Michel Leperre, Journal de ma guerre d’Algérie – Journal du 55/2B
Ce livre est une tranche de vie constituée d’extraits du journal de Michel Leperre, de ses lettres à ses parents. Le corpus est complété par des lettres qu’il a reçues, des articles de journaux et des documents trouvés au Service historique de la Défense.
Au sortir de son école supérieure, l’auteur et son ami Yves Bruant intègrent l’école des officiers de Saint-Maixent puis sont affectés dans le Nord Constantinois, une région difficile dans ce qui ne s’appelait pas encore la guerre d’Algérie.
Outre la richesse des documents, ce livre est singulier par le profil de son auteur. « Me voilà officier d’action psychologique. La plaisanterie est plutôt sinistre et je ne sais pas encore ce que je vais faire » écrit-il.
Mais le dégoût pointe très vite et « c’est une malhonnêteté de vouloir prêcher le ralliement à la France forte et généreuse ».

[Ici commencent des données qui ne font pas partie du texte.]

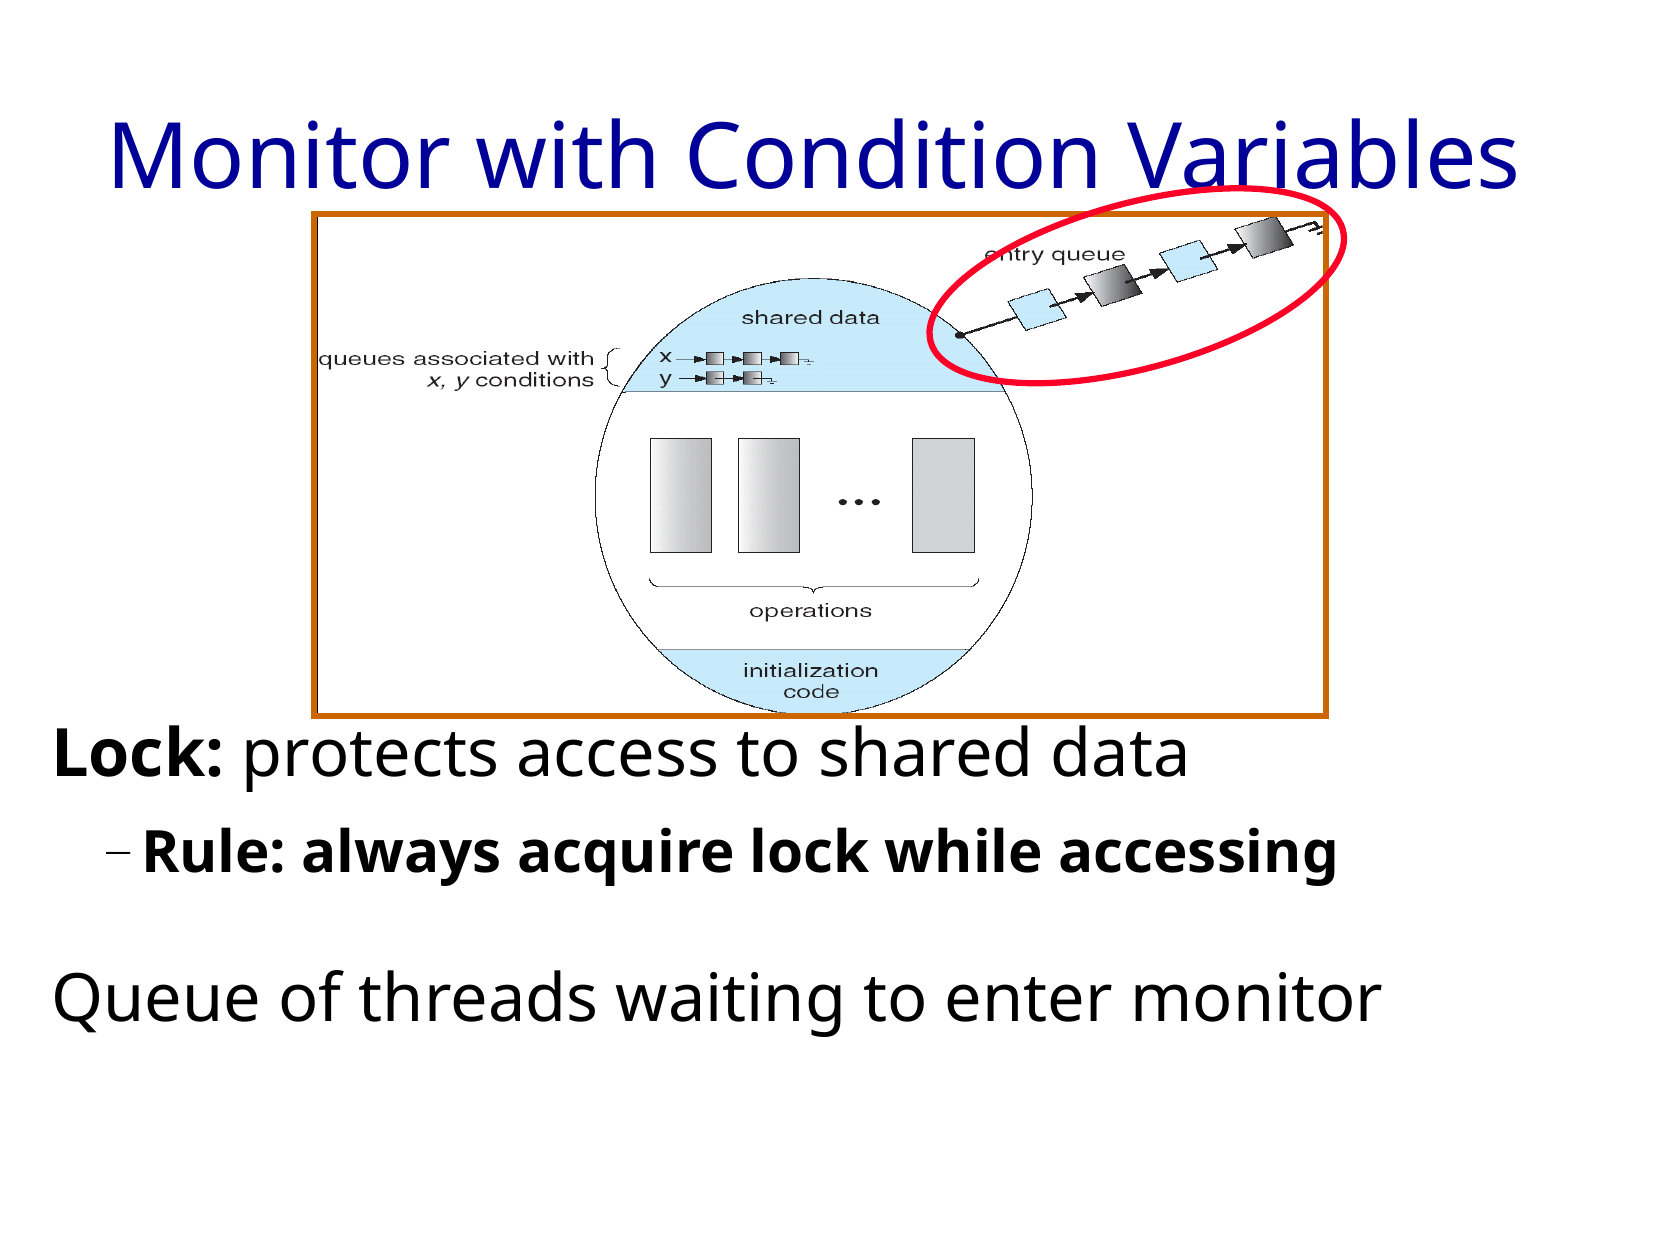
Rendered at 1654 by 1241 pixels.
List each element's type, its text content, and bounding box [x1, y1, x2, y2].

title Monitor with Condition Variables [1141, 192, 1310, 204]
list Lock: protects access to shared data Rule: always acquire lock while accessing Queue of threads waiting to enter monitor [15, 705, 1641, 1241]
title Monitor with Condition Variables [82, 102, 1571, 204]
picture [316, 216, 1323, 713]
picture [933, 216, 1323, 380]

L’auteur montre la quadrature des cercles dans lesquels les acteurs actifs ou passifs sont enfermés. Lui-même se trouve soumis à l’exécution de taches devenues inutiles voire incompréhensibles et il dénonce ce qu’il voit – dont la torture.
Ce qui entraîne bien des problèmes avec sa hiérarchie et son propre père.
La force du livre tient à sa qualité littéraire. Pour atténuer l’intolérable, Leperre tente de cultiver un certain détachement lorsque cela est possible sur ce qu’il nomme « la terre d’exil ». Bien des vérités sont émises.
Seule ombre au tableau : l’absence de ceux qu’on appela « pieds-noirs » : ils sont aussi effacés qu’ils le furent lors de leur retour en France quelques années plus tard.
jean-paul gavard-perret
Michel Leperre, Journal de ma guerre d’Algérie – Journal du 55/2B, Editions Michel de Maule, Paris, 2020, 243 p. – 25,00 €.